How can we make adjustments? I do not know. In theory, one could establish something as a baseline and work off of that. Of course, setting such a baseline up would likely be a theoretical exercise and not necessarily based on reality. Counting shots and other stats independently of the team could work; but that requires a lot of time, energy, effort, and common definitions. There was a movement to do that for scoring chances; but even with a defined way of doing it, it was not easy to do and that movement died out in about 2012 at about the time Eric Tulsky posted this at NHL Numbers. Chances are now driven by shot location, which is in the metadata of the NHL play by play log anyway. Are adjustments possible? Yes. It appears they can be done based on some of the shifts in counts for the Devils scorer - especially within this post.

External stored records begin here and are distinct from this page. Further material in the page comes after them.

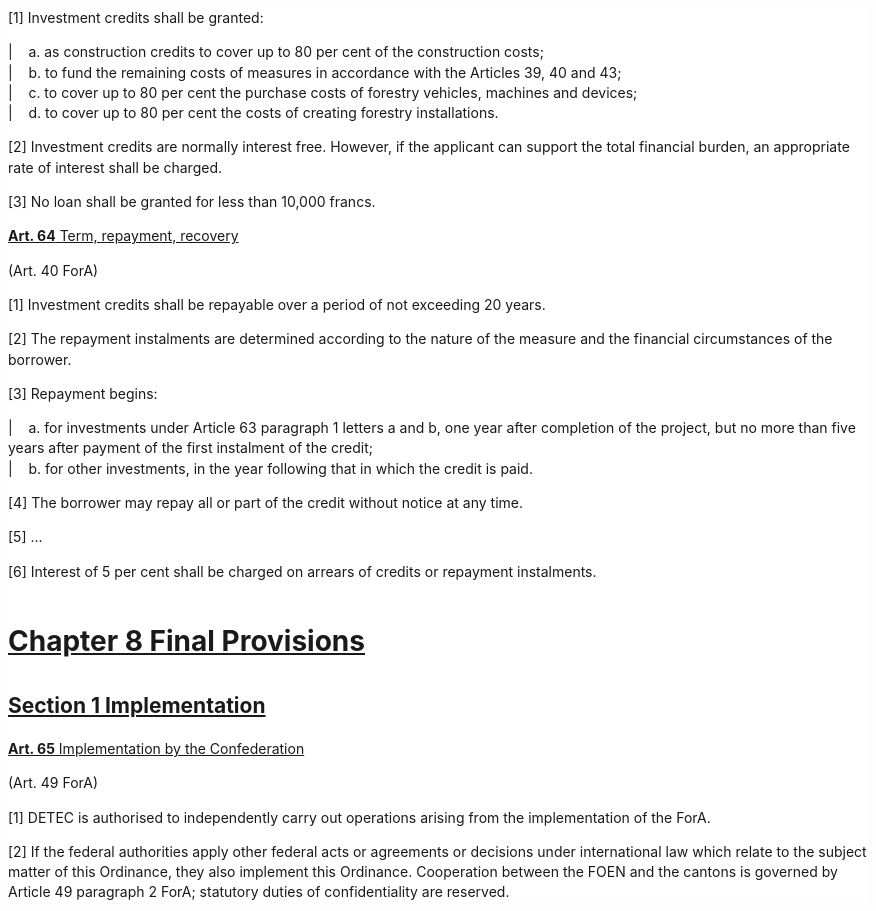 [1] Investment credits shall be granted:


|    a. as construction credits to cover up to 80 per cent of the construction costs;  
|    b. to fund the remaining costs of measures in accordance with the Articles 39, 40 and 43;  
|    c. to cover up to 80 per cent the purchase costs of forestry vehicles, machines and devices;  
|    d. to cover up to 80 per cent the costs of creating forestry installations.

[2] Investment credits are normally interest free. However, if the applicant can support the total financial burden, an appropriate rate of interest shall be charged.

[3] No loan shall be granted for less than 10,000 francs.

[**Art. 64** Term, repayment, recovery](https://www.fedlex.admin.ch/eli/cc/1992/2538_2538_2538/en#art_64) 

(Art. 40 ForA)

[1] Investment credits shall be repayable over a period of not exceeding 20 years.

[2] The repayment instalments are determined according to the nature of the measure and the financial circumstances of the borrower.

[3] Repayment begins:


|    a. for investments under Article 63 paragraph 1 letters a and b, one year after completion of the project, but no more than five years after payment of the first instalment of the credit;  
|    b. for other investments, in the year following that in which the credit is paid.

[4] The borrower may repay all or part of the credit without notice at any time.

[5] ...

[6] Interest of 5 per cent shall be charged on arrears of credits or repayment instalments.

# [Chapter 8 Final Provisions](https://www.fedlex.admin.ch/eli/cc/1992/2538_2538_2538/en#chap_8)

## [Section 1 Implementation](https://www.fedlex.admin.ch/eli/cc/1992/2538_2538_2538/en#chap_8/sec_1)

[**Art. 65** Implementation by the Confederation](https://www.fedlex.admin.ch/eli/cc/1992/2538_2538_2538/en#art_65) 

(Art. 49 ForA)

[1] DETEC is authorised to independently carry out operations arising from the implementation of the ForA.

[2] If the federal authorities apply other federal acts or agreements or decisions under international law which relate to the subject matter of this Ordinance, they also implement this Ordinance. Cooperation between the FOEN and the cantons is governed by Article 49 paragraph 2 ForA; statutory duties of confidentiality are reserved.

But without any idea of what was it or how it was done, it is not clear how to do so in a reasonable fashion. And I do not know what would drive a change at all. Is it at the team-level? The league? The analytics people on teams? The fans? And what would be the incentive for change? other than have more confidence in a dataset for analysis that is, for all intents and purposes, a niche part of hockey fandom?
Until then, I have to conclude what I thought back in 2010. Scorer bias is still very much a thing. It is so with the Devils albeit different from what it was back then or even what it was two to four seasons ago. It appears to be so within the league as well. And as such, there needs to be some concern as far as how much value we put in various stats - especially if models are going to be built around them. Shots and shot attempts are one thing; giveaways and takeaways are another. Either way, the castles are still built on sand.
Thanks to Corsica for having the data available and thank you for reading.